Dagegen sprach im Streitfall nicht, dass die streitigen Beträge die nach § 850c ZPOpfändbaren Beträge unterschritten, so der BFH. Denn der Pfändungsschutz für Arbeitseinkommen nach den §§ 850 ff. ZPO reiche nur bis zu seiner Auszahlung auf ein Konto. Eine Anfechtung im Wege des Duldungsbescheids werde hierdurch nicht beschränkt.

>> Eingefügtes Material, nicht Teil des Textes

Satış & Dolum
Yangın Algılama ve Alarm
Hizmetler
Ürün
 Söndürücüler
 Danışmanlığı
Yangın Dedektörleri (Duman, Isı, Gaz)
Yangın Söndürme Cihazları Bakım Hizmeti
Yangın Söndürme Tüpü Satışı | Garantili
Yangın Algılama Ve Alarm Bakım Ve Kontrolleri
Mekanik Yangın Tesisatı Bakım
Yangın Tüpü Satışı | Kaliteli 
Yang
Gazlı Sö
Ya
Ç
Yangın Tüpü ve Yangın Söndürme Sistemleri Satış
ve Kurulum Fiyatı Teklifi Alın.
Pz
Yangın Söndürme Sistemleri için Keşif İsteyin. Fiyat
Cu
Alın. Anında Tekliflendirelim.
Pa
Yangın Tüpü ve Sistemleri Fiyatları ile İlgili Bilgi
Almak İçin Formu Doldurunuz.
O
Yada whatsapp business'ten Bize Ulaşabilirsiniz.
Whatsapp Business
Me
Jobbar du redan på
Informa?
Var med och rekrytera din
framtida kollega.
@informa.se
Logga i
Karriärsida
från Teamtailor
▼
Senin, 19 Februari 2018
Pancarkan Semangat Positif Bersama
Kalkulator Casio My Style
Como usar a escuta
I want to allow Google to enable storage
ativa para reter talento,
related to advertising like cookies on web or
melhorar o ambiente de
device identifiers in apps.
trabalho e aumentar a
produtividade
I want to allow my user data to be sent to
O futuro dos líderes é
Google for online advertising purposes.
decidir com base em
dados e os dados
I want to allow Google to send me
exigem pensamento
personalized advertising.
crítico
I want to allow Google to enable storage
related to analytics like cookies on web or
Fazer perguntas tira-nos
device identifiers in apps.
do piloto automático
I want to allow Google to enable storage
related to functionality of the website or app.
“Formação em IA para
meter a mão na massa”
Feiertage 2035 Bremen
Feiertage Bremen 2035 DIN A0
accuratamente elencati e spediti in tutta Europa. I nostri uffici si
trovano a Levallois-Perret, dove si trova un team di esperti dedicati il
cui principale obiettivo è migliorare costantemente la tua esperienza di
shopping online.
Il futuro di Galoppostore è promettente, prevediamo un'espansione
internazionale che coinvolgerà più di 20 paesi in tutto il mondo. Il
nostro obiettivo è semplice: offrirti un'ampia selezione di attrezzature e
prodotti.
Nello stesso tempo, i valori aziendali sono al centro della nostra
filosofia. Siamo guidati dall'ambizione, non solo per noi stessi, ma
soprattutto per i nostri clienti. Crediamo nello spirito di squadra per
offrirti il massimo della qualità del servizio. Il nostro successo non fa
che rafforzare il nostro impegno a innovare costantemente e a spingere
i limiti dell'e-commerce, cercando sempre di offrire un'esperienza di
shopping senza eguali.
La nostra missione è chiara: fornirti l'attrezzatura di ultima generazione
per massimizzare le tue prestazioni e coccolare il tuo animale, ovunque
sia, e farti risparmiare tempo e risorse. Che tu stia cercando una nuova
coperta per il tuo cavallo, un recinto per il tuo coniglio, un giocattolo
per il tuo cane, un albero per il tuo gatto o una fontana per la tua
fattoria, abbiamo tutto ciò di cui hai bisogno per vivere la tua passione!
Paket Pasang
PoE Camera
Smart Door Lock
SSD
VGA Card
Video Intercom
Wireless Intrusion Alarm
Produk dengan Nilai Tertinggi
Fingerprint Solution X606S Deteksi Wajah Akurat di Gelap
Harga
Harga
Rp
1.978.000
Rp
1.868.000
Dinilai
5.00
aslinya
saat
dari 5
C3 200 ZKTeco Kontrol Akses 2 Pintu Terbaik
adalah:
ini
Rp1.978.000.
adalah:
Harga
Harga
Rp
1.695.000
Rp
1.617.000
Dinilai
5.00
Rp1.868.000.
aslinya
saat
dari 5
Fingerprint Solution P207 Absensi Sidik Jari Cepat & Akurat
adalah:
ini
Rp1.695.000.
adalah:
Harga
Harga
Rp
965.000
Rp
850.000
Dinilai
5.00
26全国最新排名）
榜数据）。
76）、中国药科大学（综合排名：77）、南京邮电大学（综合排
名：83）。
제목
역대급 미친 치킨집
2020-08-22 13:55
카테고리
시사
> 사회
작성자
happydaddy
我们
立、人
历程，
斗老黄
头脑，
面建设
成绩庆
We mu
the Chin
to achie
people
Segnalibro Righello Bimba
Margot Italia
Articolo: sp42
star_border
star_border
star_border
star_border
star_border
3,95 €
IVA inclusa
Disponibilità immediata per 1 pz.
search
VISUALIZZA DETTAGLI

2. Der Klägerin half auch nicht das Argument, dass der Schuldner die Möglichkeit gehabt hätte, ein Pfändungsschutzkonto i.S.d. § 850k ZPO einzurichten, wodurch die auf dieses Konto überwiesenen Beträge vor dem Zugriff der Gläubiger grundsätzlich geschützt gewesen wären. Auch in einem solchen Fall liege eine objektive Gläubigerbenachteiligung i.S.d. § 1 AnfG vor, so der BFH. Die Möglichkeit des Pfändungsschutzkontos stelle lediglich einen hypothetischen Geschehensablauf dar. Dieser ist grundsätzlich unbeachtlich. Vielmehr habe der Schuldner nach dem Willen des Gesetzgebers selbst für den Schutz der an ihn gerichteten Zahlungen Sorge zu tragen, indem er alles dahin gehend veranlasse, dass seine Zahlungen auf einem eigenen Pfändungsschutzkonto statt auf dem Konto eines Dritten eingingen.